En voulant nettoyer sa vie, Bigras a croisé celles de Charles et des autres. "On s’entraînait trois heures. Et puis quand les autres étaient partis, pour le fun, je me battais encore une heure avec Charles. Les corps collés, ça colle les coeurs. Alors je me suis dit que je savais pourquoi j’étais là, je voulais montrer autre chose de ces gars-là. Mais on s’attache, alors j’avais de l’appréhension. Est-ce qu’on est capable d’exposer notre amitié? Oui, si ça sert à quelque chose… Mon frère (le film lui est dédié) est quelqu’un qui a implosé. J’aurais aimé qu’il voie ça…"

Qu’il voie que la violence et la colère se canalisent. Que le démon s’apprivoise. À force de maîtrise, on comprend alors pourquoi Dave explose de joie quand la foule scande son nom; pourquoi Steve pleure toutes les larmes de son corps quand il gagne; et pourquoi Charles s’en veut d’un geste mal placé. Ils sont les maîtres de leur tempête. C’est vieux et simple comme un mythe antique. "Il n’y a pas d’itinéraire pour la violence. Leur vie est là-dedans, ils n’ont pas d’affaire à s’adoucir. Mais la démarche créatrice est de transformer la colère en quelque chose de positif. Ces gars ont fait des sacrifices pour arriver là. Eux ils vont loin, mais ils partent de loin. J’ai juste tourné un film honnête de gars qui ont fait leur chemin."
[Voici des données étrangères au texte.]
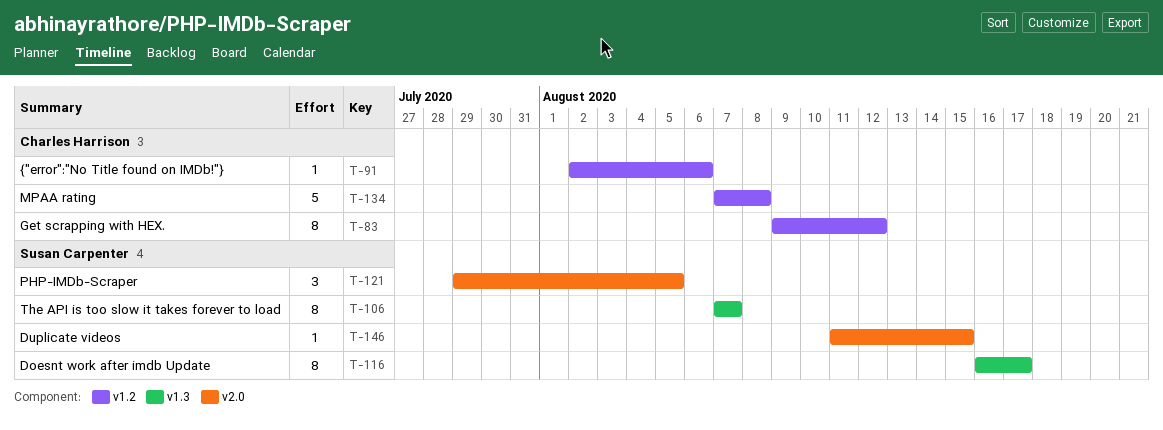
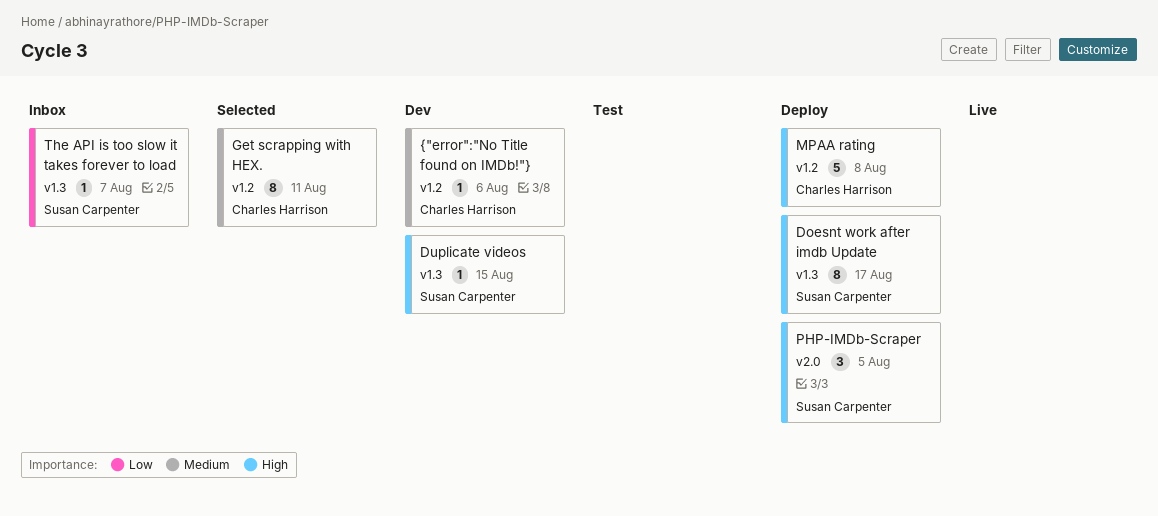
Duplicate videos, label: v2.0 -> v1.3
Get scrapping with HEX., due: Aug 12 -> Aug 11
The API is too slow it takes forever to load, estimate: 8 -> 1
On dira peut-être que c’est un truc de gang, de gars, un trip. Mais Le Ring intérieur transcende facilement l’anecdote. D’abord parce que c’est un film réussi sur l’amitié (le cri rauque de Laurence Jalbert quand Charles tombe au tapis; l’angoisse de Bigras qui observe Charles; la confiance de ces hommes face à la caméra); et parce que le message est clair pour tout le monde: qui n’a pas de combats à gagner contre ses démons? Les gars sur un ring ne sont pas les seuls dépositaires d’une violence à transformer. Parlons-en aux peintres, aux musiciens, aux poètes, à la danseuse de flamenco, au gamin dans la rue, alouette… C’est une leçon de courage et de force, pour que vive la flamme. À voir et à montrer.